The potential combination of these two rail giants would create a transportation network spanning the U.S. from coast to coast, promising customers expanded service options, improved efficiency, and potentially more competitive pricing. However, the path to regulatory approval remains uncertain.

STB's "Incomplete" Ruling: A Regulatory Reality Check

The STB, in its December review, identified several deficiencies in the merger application. The regulatory body emphasized that the submission lacked required comprehensive system impact analyses, including detailed market share projections that account for post-merger growth and traffic diversions.

"The application only provided a simple summation of UP and NS's 2023 market shares without forward-looking projections that would reflect the combined entity's anticipated growth and market conditions," the STB noted in its decision.

Key Application Deficiencies

The STB highlighted three primary concerns:

1. Market Share Projections: The application failed to provide predictive market share analysis beyond the transaction completion date, a requirement for assessing potential anti-competitive effects.

2. St. Louis Terminal Control: The STB determined that UP and NS's request for control of the Terminal Railroad Association of St. Louis should be classified as a "major transaction" rather than the "minor transaction" designation proposed by the railroads.

3. Technical Compliance Issues: Several procedural requirements were not fully met in the initial submission.

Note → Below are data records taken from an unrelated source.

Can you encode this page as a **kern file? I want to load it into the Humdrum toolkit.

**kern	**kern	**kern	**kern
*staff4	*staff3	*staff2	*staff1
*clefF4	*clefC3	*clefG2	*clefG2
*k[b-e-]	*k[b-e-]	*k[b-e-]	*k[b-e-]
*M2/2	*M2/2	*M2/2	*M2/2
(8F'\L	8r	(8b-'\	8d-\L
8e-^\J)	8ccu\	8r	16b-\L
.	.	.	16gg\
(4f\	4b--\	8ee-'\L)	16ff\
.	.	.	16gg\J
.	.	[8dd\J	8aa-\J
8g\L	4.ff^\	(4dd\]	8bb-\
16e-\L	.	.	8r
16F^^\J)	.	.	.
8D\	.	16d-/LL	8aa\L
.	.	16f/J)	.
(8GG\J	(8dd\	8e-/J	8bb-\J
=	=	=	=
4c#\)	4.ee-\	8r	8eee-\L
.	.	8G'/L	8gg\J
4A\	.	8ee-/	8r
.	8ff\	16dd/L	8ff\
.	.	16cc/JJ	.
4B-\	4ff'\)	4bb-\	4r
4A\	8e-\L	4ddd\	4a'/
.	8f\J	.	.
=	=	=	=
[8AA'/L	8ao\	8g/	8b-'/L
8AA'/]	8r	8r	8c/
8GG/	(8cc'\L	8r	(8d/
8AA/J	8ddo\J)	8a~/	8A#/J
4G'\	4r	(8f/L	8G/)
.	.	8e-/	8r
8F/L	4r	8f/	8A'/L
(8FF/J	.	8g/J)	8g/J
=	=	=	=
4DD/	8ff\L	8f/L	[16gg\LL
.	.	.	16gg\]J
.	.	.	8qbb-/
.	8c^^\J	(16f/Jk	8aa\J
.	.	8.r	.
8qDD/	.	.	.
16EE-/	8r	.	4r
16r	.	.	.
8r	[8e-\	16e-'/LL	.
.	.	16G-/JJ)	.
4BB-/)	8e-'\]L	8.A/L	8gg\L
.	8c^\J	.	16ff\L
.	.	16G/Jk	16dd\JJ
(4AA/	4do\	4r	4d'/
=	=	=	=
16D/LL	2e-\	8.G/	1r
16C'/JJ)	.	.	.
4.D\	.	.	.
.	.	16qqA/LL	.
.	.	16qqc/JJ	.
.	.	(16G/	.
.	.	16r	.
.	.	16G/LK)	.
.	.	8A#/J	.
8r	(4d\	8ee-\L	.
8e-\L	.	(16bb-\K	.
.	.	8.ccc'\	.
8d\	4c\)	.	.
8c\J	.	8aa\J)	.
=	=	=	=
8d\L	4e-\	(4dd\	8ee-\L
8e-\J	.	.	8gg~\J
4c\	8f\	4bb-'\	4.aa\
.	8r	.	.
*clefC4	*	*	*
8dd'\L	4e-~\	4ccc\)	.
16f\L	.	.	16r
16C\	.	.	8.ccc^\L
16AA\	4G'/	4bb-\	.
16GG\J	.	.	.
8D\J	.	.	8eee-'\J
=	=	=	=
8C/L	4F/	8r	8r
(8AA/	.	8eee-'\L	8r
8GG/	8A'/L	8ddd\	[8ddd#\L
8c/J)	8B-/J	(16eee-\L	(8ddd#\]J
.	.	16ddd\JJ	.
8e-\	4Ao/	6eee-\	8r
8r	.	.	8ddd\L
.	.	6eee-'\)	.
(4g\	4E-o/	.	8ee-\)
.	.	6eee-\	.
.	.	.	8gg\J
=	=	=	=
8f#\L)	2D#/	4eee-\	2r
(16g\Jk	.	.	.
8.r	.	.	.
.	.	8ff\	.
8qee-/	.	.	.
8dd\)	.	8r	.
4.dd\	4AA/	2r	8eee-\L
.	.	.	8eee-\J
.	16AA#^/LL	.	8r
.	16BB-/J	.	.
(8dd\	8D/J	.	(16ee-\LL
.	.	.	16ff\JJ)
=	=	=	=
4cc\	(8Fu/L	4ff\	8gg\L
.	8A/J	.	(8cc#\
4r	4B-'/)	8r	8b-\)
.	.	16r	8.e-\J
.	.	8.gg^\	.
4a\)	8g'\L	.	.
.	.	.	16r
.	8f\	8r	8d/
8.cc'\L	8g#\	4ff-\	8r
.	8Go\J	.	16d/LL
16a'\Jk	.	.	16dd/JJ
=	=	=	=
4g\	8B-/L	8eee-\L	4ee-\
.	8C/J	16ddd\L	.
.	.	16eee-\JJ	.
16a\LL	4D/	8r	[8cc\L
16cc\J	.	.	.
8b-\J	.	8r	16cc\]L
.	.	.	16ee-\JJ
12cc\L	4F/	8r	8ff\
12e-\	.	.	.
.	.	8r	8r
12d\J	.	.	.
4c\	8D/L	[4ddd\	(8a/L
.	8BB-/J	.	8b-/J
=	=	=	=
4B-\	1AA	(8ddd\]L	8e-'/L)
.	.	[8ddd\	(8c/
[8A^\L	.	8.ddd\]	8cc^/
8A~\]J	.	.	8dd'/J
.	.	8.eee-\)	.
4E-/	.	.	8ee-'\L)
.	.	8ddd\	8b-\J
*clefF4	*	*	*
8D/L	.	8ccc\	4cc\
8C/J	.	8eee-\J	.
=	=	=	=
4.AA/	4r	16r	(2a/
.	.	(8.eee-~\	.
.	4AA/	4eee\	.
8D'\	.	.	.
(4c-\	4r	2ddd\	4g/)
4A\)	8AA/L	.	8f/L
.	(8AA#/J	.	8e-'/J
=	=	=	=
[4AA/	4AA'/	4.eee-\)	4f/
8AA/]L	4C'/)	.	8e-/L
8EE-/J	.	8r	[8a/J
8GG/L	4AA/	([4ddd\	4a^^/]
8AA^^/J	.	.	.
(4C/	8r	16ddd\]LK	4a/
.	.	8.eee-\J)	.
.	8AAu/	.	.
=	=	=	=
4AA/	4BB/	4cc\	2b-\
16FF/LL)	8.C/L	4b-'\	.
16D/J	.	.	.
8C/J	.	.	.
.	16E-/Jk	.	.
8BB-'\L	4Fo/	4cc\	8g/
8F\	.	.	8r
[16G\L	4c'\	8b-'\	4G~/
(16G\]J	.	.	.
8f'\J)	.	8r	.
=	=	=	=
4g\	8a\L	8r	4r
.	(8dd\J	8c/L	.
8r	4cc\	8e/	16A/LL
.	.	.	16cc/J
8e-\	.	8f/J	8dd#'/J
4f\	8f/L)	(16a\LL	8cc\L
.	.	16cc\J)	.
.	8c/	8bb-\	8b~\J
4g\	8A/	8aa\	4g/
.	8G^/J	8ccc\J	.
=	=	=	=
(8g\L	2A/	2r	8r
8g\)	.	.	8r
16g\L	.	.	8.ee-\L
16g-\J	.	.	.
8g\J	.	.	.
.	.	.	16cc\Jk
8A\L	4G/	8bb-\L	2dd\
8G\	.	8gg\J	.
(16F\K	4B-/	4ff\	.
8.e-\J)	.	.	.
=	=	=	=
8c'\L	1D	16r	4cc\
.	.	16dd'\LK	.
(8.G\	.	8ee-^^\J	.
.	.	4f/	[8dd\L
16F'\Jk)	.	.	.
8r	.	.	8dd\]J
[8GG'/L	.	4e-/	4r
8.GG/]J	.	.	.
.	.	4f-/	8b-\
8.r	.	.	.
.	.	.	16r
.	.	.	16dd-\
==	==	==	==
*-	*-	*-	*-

Industry Reactions and Analyst Perspectives

TD Cowen analyst Jason Seidl observed that the STB's decision aligns with prior indications that the application lacked critical details. "We expect UP to work diligently on revisions, but acknowledge this setback requires additional analysis," Seidl wrote in a research note.

"This isn't a death knell for the merger, but it's certainly not a ringing endorsement either. It's more like a weigh-in before the big fight," said independent rail analyst Tony Hatch. "Getting it right is more important than getting it fast when you're talking about merging multi-billion dollar companies."

Competitor Concerns Surface

Prior to the STB's decision, competing Class I railroads BNSF and Canadian National (CN) filed motions urging the board to demand more complete disclosure from the merging parties.

CN's Chief Legal Officer Olivier Chouc stated: "Given the proposed merger's scale and stakes, applicants must meet the highest standards of transparency. They shouldn't hide behind legal arguments but welcome transparent discussion about competitive impacts."

BNSF argued in its filing that the transaction would "irreversibly alter U.S. railroading for decades," while expressing concern that UP and NS were avoiding fundamental disclosure obligations.

Next Steps in the Regulatory Process

The STB has given the railroads until February 17 to submit a timeline for filing a revised application. While the incomplete designation represents a setback, the regulatory process remains ongoing, with analysts now predicting a final decision may not come until 2027.

The merging parties must now address the STB's concerns by providing more detailed market analyses, properly classifying the St. Louis terminal transaction, and correcting technical deficiencies before resubmitting their application.